AIM OF THE TASK: Copy word for word the lines of the records starting at the line that contains "巴陵，荆湖二流之合。昭烈既定" and ending at the line that contains "山海经言：洞庭，沅澧之交潇湘", including both of those lines.

Start of GIVEN INFORMATION

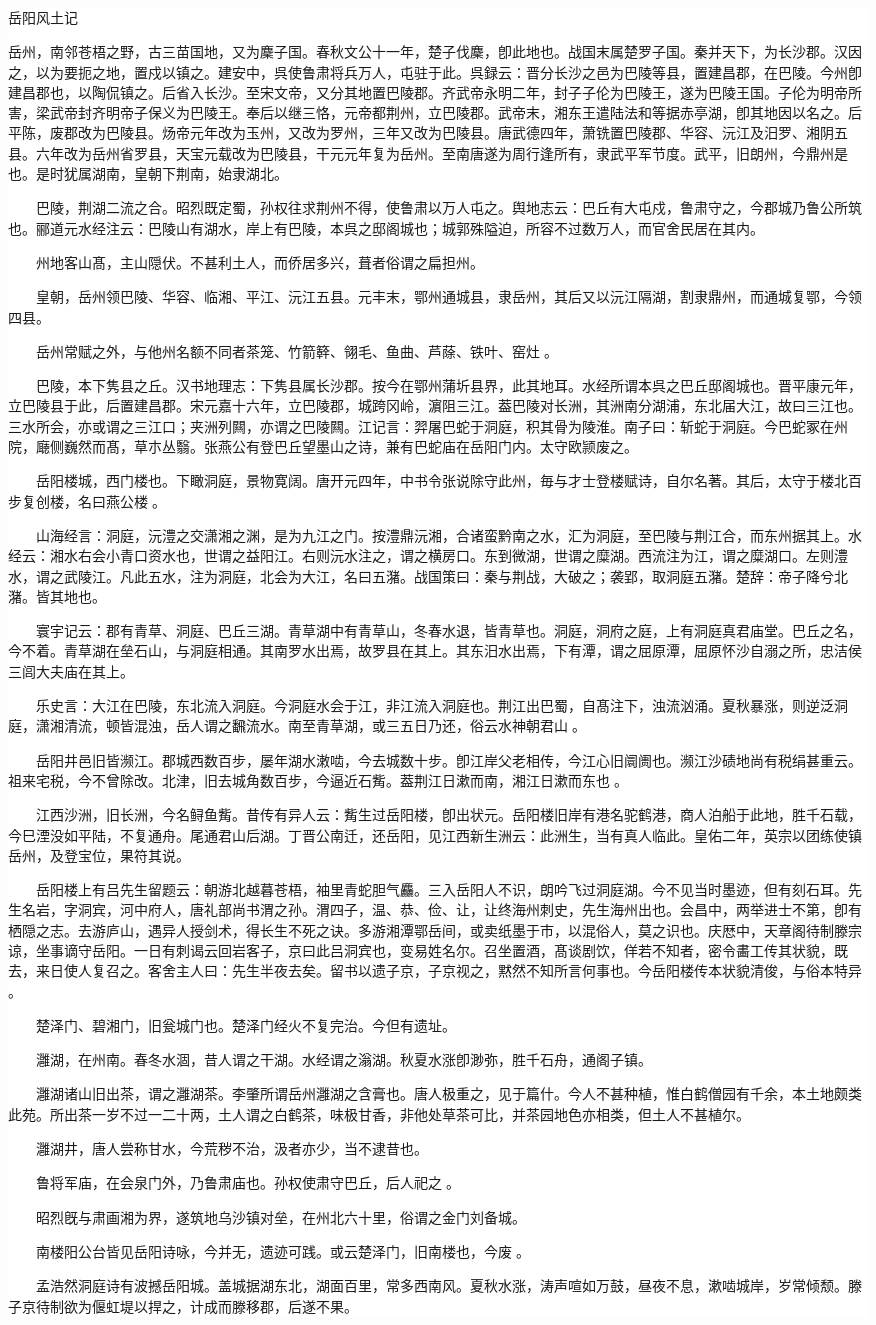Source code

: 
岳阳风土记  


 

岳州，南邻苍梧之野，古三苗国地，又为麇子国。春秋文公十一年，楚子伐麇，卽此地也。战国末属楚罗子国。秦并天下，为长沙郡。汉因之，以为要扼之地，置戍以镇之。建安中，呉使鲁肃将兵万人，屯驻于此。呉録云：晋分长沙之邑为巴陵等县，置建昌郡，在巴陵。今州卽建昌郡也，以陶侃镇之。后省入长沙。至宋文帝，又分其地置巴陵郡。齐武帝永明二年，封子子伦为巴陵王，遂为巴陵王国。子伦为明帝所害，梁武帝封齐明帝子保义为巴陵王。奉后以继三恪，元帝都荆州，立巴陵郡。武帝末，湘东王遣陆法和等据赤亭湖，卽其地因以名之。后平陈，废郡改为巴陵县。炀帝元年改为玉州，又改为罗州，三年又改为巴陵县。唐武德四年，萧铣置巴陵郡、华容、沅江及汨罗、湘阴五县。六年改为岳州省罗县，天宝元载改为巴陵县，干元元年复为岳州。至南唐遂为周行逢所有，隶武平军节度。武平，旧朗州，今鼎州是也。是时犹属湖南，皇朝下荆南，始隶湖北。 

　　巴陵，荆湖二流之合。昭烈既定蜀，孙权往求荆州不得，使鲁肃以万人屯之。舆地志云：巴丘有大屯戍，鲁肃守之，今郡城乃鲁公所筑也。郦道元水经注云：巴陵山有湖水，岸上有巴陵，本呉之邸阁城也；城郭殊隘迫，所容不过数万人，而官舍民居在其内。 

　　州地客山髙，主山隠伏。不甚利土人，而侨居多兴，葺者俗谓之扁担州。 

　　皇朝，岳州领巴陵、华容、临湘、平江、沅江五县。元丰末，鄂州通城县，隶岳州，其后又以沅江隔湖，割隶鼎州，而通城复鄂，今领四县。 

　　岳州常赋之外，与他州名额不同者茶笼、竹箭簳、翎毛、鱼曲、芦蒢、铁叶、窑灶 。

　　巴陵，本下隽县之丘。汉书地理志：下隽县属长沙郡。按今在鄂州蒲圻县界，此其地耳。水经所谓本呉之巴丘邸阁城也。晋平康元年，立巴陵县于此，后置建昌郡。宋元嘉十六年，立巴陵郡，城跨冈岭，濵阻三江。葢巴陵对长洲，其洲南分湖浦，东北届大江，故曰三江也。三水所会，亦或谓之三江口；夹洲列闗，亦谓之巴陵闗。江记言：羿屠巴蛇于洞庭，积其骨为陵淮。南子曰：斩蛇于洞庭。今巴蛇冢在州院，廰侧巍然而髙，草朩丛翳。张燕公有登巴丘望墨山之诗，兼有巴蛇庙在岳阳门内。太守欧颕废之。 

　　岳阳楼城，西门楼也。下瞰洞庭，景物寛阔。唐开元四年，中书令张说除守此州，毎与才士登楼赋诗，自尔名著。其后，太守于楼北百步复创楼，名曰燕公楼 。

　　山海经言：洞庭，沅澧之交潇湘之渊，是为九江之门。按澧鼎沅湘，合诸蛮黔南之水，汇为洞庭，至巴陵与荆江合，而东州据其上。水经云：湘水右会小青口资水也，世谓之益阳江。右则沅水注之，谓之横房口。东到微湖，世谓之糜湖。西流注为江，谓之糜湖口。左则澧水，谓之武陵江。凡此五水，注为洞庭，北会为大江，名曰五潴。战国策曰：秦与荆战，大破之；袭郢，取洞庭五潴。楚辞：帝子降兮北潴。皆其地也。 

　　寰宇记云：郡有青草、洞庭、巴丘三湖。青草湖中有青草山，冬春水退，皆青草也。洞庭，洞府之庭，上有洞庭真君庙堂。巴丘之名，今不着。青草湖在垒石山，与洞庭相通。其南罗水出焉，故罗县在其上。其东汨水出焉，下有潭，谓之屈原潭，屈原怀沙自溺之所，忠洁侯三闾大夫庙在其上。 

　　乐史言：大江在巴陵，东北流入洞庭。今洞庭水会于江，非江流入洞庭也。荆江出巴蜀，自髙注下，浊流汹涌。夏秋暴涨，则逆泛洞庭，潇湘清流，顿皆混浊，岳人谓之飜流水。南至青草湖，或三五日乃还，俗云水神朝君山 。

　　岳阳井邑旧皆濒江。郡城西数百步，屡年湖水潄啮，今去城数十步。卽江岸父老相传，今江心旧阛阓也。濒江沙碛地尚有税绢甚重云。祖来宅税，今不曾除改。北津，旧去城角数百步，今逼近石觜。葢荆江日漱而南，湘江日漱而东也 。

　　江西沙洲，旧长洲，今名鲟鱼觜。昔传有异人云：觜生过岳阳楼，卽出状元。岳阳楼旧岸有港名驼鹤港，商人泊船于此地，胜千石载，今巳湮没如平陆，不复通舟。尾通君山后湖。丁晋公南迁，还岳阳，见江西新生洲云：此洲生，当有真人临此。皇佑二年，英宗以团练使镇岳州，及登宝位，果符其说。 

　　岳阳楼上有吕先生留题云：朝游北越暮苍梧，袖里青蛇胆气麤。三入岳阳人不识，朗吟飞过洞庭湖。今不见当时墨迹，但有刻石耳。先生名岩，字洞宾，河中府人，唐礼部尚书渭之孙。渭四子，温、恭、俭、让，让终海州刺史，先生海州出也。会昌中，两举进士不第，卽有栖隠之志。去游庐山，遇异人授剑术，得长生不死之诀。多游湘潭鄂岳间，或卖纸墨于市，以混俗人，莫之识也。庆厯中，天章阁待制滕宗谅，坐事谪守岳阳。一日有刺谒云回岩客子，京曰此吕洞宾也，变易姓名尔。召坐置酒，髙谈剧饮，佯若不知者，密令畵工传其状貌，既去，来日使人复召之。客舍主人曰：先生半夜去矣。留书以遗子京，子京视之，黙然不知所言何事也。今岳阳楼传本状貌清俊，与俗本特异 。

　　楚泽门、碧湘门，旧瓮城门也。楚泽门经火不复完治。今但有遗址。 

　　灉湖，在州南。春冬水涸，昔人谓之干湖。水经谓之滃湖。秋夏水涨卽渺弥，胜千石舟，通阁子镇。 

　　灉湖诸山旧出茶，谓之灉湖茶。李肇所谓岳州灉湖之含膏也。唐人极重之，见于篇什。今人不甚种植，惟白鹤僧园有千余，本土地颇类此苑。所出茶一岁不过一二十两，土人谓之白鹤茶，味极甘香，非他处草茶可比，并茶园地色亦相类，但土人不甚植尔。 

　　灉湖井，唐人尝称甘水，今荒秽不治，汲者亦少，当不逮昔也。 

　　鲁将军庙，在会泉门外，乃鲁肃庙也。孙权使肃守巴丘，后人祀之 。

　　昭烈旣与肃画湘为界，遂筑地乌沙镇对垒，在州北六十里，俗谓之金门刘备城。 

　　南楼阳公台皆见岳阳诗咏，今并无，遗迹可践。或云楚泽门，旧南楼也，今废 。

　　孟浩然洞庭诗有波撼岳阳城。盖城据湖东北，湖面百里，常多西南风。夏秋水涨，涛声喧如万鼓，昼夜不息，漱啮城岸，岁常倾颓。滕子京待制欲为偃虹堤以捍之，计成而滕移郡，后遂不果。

End of GIVEN INFORMATION
Start of GIVEN INFORMATION

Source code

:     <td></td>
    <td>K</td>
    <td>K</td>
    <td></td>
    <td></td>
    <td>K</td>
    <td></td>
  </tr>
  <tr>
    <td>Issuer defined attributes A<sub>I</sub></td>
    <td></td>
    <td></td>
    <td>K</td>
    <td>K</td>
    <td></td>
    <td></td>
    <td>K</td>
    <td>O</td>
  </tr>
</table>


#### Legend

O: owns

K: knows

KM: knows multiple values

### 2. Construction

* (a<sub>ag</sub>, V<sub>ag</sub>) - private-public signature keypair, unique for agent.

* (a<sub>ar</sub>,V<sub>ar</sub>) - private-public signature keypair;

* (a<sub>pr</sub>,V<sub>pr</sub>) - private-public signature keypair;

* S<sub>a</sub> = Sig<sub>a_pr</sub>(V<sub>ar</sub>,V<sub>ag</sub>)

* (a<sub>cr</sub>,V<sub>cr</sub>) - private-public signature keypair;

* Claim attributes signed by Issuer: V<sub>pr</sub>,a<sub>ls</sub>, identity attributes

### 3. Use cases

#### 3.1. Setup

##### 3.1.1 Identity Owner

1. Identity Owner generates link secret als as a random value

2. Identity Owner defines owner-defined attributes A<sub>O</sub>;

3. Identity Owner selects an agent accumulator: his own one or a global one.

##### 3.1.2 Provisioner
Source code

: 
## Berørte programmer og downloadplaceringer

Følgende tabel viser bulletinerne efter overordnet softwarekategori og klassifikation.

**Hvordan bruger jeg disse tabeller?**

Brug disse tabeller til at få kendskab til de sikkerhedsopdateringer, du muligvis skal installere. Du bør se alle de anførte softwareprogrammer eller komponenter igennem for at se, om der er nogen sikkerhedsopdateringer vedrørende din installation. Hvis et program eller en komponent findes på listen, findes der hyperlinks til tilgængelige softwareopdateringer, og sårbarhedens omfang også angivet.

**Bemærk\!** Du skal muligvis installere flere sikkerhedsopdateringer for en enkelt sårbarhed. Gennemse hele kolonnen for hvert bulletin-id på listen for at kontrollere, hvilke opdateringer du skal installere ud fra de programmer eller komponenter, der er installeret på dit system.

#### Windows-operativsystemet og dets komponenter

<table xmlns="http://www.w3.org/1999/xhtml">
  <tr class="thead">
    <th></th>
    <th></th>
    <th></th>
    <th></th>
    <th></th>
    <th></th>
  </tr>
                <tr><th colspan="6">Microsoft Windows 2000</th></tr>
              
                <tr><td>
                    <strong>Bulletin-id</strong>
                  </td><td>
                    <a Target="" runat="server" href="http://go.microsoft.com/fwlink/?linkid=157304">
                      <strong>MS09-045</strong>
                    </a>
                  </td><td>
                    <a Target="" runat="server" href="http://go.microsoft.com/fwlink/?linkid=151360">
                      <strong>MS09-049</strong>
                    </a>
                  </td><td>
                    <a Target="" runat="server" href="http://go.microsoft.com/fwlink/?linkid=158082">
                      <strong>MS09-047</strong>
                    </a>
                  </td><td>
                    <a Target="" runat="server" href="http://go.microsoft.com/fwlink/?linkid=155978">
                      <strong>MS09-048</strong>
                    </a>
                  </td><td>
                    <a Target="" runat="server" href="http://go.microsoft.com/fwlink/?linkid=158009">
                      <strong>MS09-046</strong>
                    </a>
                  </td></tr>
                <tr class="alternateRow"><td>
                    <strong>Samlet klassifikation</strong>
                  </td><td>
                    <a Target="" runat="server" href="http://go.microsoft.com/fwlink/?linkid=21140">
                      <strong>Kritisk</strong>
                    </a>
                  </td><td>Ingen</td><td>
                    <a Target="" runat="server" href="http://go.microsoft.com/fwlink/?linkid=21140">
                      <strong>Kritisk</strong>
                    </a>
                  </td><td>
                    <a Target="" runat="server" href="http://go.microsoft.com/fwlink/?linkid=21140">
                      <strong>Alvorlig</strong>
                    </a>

End of GIVEN INFORMATION
Start of GIVEN INFORMATION

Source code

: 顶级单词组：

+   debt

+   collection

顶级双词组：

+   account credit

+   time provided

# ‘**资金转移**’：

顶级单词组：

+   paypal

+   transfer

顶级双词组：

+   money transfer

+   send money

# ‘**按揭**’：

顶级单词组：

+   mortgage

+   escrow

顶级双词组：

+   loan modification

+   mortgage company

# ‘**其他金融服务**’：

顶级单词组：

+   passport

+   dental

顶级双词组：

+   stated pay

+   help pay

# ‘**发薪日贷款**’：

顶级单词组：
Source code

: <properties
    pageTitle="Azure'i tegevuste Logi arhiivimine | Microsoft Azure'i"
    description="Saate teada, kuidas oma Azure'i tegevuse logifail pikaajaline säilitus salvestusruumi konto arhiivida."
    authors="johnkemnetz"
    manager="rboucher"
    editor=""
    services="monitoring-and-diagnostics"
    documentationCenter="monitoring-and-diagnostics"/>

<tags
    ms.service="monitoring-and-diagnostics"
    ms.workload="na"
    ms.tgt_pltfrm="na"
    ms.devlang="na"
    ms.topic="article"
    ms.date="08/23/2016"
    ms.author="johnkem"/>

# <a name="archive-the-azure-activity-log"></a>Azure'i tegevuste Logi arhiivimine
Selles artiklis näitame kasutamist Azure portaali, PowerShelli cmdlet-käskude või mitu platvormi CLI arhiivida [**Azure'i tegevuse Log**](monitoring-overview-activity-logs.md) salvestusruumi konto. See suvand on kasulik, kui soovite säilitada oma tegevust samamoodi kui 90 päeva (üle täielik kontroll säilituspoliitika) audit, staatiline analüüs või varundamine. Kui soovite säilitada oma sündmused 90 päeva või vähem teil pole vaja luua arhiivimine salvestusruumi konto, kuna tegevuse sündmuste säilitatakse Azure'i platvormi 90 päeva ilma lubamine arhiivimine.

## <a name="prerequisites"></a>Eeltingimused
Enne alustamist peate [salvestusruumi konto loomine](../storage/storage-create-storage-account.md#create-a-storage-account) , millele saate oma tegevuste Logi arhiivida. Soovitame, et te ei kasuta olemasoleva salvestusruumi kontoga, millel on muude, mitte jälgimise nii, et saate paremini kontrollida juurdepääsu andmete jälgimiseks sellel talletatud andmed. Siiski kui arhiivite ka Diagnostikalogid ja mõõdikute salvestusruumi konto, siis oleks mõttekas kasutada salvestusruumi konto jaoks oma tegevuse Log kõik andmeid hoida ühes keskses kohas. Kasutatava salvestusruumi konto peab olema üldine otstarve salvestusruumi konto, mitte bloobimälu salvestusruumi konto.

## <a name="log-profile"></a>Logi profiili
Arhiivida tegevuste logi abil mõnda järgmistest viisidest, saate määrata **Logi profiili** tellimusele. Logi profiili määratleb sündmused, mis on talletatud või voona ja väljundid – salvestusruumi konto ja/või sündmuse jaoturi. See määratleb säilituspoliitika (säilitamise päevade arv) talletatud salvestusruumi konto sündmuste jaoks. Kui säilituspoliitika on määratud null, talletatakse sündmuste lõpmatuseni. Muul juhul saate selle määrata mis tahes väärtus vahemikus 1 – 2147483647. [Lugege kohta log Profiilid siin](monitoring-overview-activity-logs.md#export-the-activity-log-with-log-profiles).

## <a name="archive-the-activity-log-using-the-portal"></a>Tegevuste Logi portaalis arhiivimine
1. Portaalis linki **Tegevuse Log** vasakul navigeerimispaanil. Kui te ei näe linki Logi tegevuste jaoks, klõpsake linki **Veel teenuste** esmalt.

End of GIVEN INFORMATION

EXPECTED ANSWER:
　　巴陵，荆湖二流之合。昭烈既定蜀，孙权往求荆州不得，使鲁肃以万人屯之。舆地志云：巴丘有大屯戍，鲁肃守之，今郡城乃鲁公所筑也。郦道元水经注云：巴陵山有湖水，岸上有巴陵，本呉之邸阁城也；城郭殊隘迫，所容不过数万人，而官舍民居在其内。 

　　州地客山髙，主山隠伏。不甚利土人，而侨居多兴，葺者俗谓之扁担州。 

　　皇朝，岳州领巴陵、华容、临湘、平江、沅江五县。元丰末，鄂州通城县，隶岳州，其后又以沅江隔湖，割隶鼎州，而通城复鄂，今领四县。 

　　岳州常赋之外，与他州名额不同者茶笼、竹箭簳、翎毛、鱼曲、芦蒢、铁叶、窑灶 。

　　巴陵，本下隽县之丘。汉书地理志：下隽县属长沙郡。按今在鄂州蒲圻县界，此其地耳。水经所谓本呉之巴丘邸阁城也。晋平康元年，立巴陵县于此，后置建昌郡。宋元嘉十六年，立巴陵郡，城跨冈岭，濵阻三江。葢巴陵对长洲，其洲南分湖浦，东北届大江，故曰三江也。三水所会，亦或谓之三江口；夹洲列闗，亦谓之巴陵闗。江记言：羿屠巴蛇于洞庭，积其骨为陵淮。南子曰：斩蛇于洞庭。今巴蛇冢在州院，廰侧巍然而髙，草朩丛翳。张燕公有登巴丘望墨山之诗，兼有巴蛇庙在岳阳门内。太守欧颕废之。 

　　岳阳楼城，西门楼也。下瞰洞庭，景物寛阔。唐开元四年，中书令张说除守此州，毎与才士登楼赋诗，自尔名著。其后，太守于楼北百步复创楼，名曰燕公楼 。

　　山海经言：洞庭，沅澧之交潇湘之渊，是为九江之门。按澧鼎沅湘，合诸蛮黔南之水，汇为洞庭，至巴陵与荆江合，而东州据其上。水经云：湘水右会小青口资水也，世谓之益阳江。右则沅水注之，谓之横房口。东到微湖，世谓之糜湖。西流注为江，谓之糜湖口。左则澧水，谓之武陵江。凡此五水，注为洞庭，北会为大江，名曰五潴。战国策曰：秦与荆战，大破之；袭郢，取洞庭五潴。楚辞：帝子降兮北潴。皆其地也。 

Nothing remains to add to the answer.